The funny thing was that it didn't even feel like it had been very long. I guess that's how I know I'm getting to be a real master blaster, when you hit the 25k mark of a 50 and think to yourself, "that was easy." Or maybe it was just because I didn't get tricked into chasing someone too fast? In any case, at the halfway mark I was like "gosh, this is going well," until my dad skied up next to me and reported that "a big group of guys is about fifteen minutes ahead of you." That's the great thing about 50k "race pace," spectators can stride along next to you while having a conversation, especially when the focus of that conversation is how you're losing over 30 seconds a kilometer to the leaders.
So maybe that's why the first lap seemed easy.

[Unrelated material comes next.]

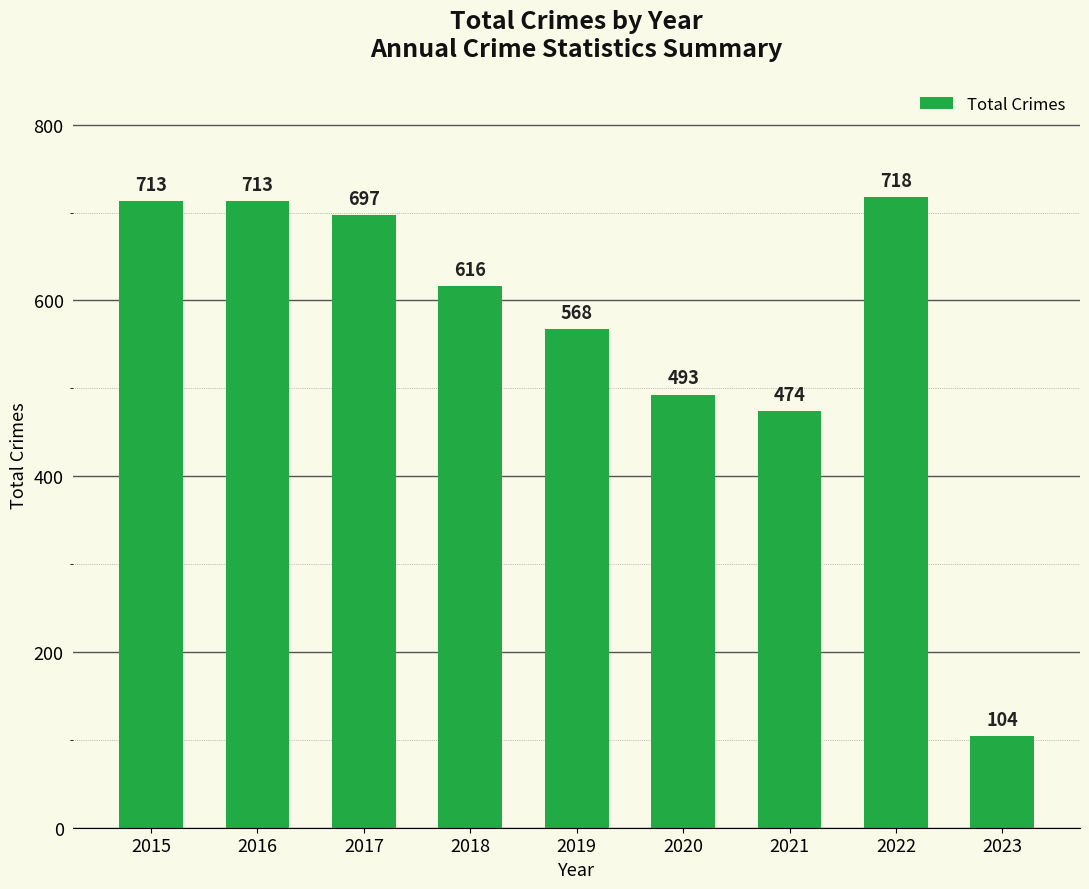

Is it true that the value at 2016 is 713?

True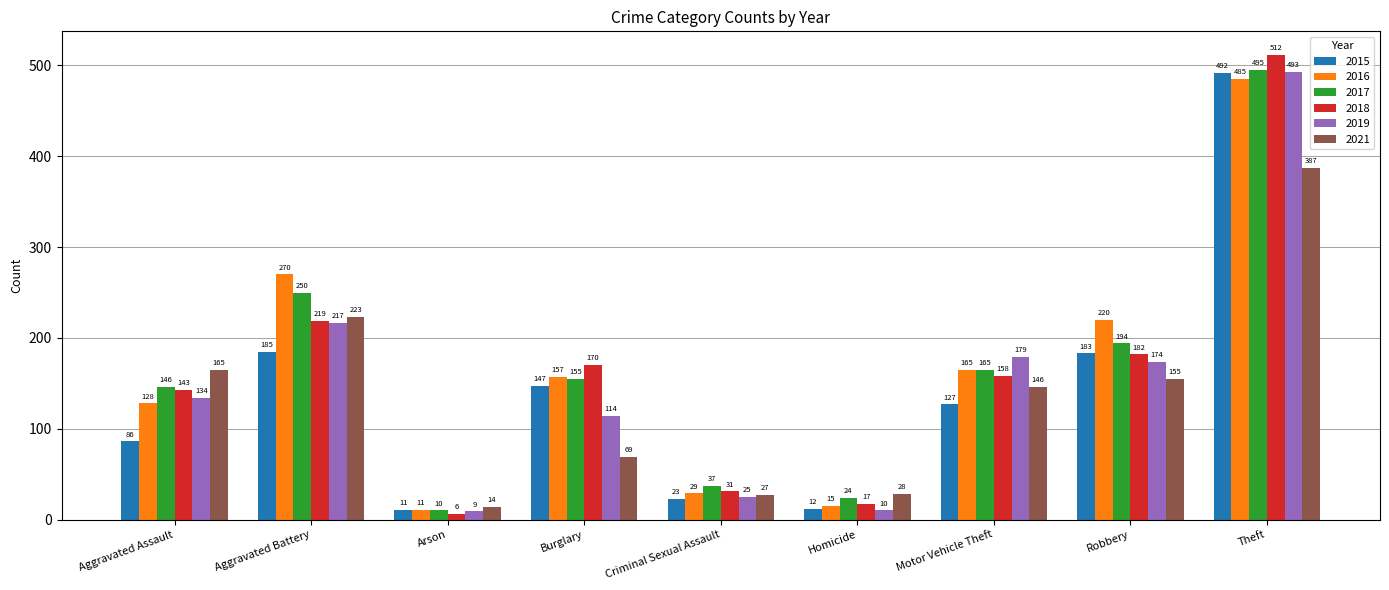

Rank the categories by 2021 value from lowest to highest.

Arson, Criminal Sexual Assault, Homicide, Burglary, Motor Vehicle Theft, Robbery, Aggravated Assault, Aggravated Battery, Theft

But no one was anywhere near me -- the lap 1 split shows that I had a two-minute gap to 13th place ahead of me a 1:30 gap to 15th place behind me. Nothing to do but ski efficiently and hope my lack of classic-specific training doesn't sabotage me.
And of course, everything was going so well, until it wasn't. My arms were doing the predictable fade, so I was striding a lot of flat stuff, so my hamstrings were starting to fatigue, so my kick was getting worse, and then I missed a kick and my calf cramped and OKAY THIS CAN END NOW.
Still though, I made it to nearly the 40k mark before wishing for it to end, that's a new record for me.
There were only 3 really tough hills on the whole course and two of them came with about 3k to go. I was slipping and cramping and whinging my way up the last one when I decided to do a cursory check in the rear view, and who do I find but the poor descender/aerobic animal I'd last seen 90 minutes ago. A great way to really hammer home the "I want this to be done" feeling.
Luckily though, the lap ends with some pretty serious descending, which is how I'd gotten away from him in the first place, so I did a lot of unnecessary panicking and all-out hill running from there to the finish line. Don't look back, don't look back, just go, go go go, then I crossed the line and nearly did the Northug flop, expecting to see him hot on my heels. But no -- the gap was healthy. Should've looked back. I'd be at least 2% less sore today without going berserk for that last ten minutes.
Despite my 7 minute positive split for lap two, I ended up "only" 24 minute behind the race winner, that's a scant 16% back and also my best marathon finish ever. Let's not talk about the relatively weak competition or faster conditions, that makes me two for two on the don't-do-worse chart for the year and I'LL TAKE IT.